The American Bankers Association today presented a list of banker priorities to be included in the 2026 Farm Bill ahead of a House Agriculture Committee markup of the legislation.
In a letter to the committee, ABA noted that banks remain one of the primary sources of credit for U.S. agricultural producers. “Banks play a critical role in rural communities, and this bill includes meaningful policy reforms that will enhance lenders’ ability to serve their customers in the years ahead, as producers face ongoing economic challenges, rising input costs and volatile markets,” the association said.

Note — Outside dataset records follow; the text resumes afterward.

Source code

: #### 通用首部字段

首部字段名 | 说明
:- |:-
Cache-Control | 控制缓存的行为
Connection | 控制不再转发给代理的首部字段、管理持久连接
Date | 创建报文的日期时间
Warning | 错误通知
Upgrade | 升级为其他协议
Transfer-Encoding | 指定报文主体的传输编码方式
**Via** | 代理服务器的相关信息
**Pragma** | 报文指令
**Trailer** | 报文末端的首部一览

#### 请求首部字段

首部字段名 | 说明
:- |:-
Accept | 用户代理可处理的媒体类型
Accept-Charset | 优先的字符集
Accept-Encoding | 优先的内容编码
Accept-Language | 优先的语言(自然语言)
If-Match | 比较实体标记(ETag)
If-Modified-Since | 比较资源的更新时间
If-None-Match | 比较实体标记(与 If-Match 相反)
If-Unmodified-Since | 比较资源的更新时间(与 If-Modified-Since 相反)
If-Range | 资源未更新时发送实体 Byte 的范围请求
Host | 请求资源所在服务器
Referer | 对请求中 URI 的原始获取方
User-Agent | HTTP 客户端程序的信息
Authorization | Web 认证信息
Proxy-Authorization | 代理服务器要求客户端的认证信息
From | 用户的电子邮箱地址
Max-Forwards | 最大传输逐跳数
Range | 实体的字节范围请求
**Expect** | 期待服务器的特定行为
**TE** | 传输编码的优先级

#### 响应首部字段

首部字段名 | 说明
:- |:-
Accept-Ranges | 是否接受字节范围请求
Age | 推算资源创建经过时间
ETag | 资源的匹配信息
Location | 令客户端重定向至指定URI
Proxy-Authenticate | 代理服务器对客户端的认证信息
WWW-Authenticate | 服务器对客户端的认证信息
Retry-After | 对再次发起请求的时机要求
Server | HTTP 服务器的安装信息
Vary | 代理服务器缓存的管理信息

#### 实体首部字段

Still, ABA recommended that lawmakers amend the bill to add several longstanding priorities in the agriculture lending space. They include:
- Modernizing Farm Service Agency loan guarantee limits to meet rising input costs and real estate prices across the country;
- Clarifying bona fide operator rules for beginning farmer programs, ensuring modern business structures have appropriate access;
- Updating and modernizing the FSA Down Payment Assistance Program by removing the arbitrary cap on loan size and instead setting the limit at 45% of the lesser of the purchase price or appraised value;
- Providing reliable risk management tools to help producers navigate unpredictable market and climate conditions;
- Revising the Farmer Mac statute to replace outdated acreage limitations and enable all qualified farmers and ranchers to benefit from the competitive pricing and stability of Farmer Mac’s secondary market.
ABA also said it was concerned by language stipulating that the Farm Credit Administration shall be the sole, independent regulator of Farm Credit Services.
“This provision could create disparate compliance burdens among lenders in the market due to the uneven regulatory scrutiny of lenders by varying federal agencies,” ABA said.
The committee is scheduled to begin markup on the bill today.